Dataset entries
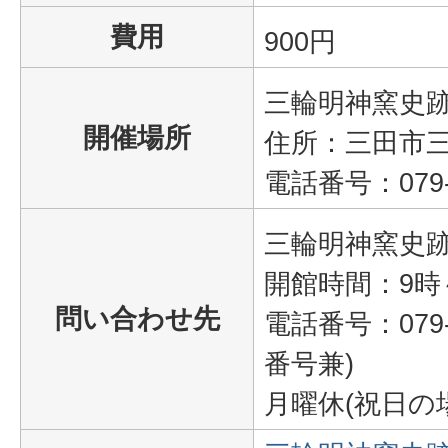
費用
900円
三輪明神窯史
開催場所
住所：三田市三輪
電話番号：079‐5
三輪明神窯史
開館時間：9時
問い合わせ先
電話番号：079‐
番号兼)
月曜休(祝日の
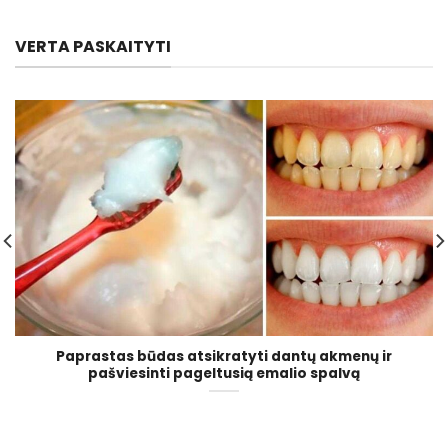
VERTA PASKAITYTI
Paprastas būdas atsikratyti dantų akmenų ir
pašviesinti pageltusią emalio spalvą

== TASK ITEM ==
In your copy, please omit the pictures and print every line of the records exactly.

== TASK ANSWER ==
費用
900円
三輪明神窯史
開催場所
住所：三田市三輪
電話番号：079‐5
三輪明神窯史
開館時間：9時
問い合わせ先
電話番号：079‐
番号兼)
月曜休(祝日の
VERTA PASKAITYTI
Paprastas būdas atsikratyti dantų akmenų ir
pašviesinti pageltusią emalio spalvą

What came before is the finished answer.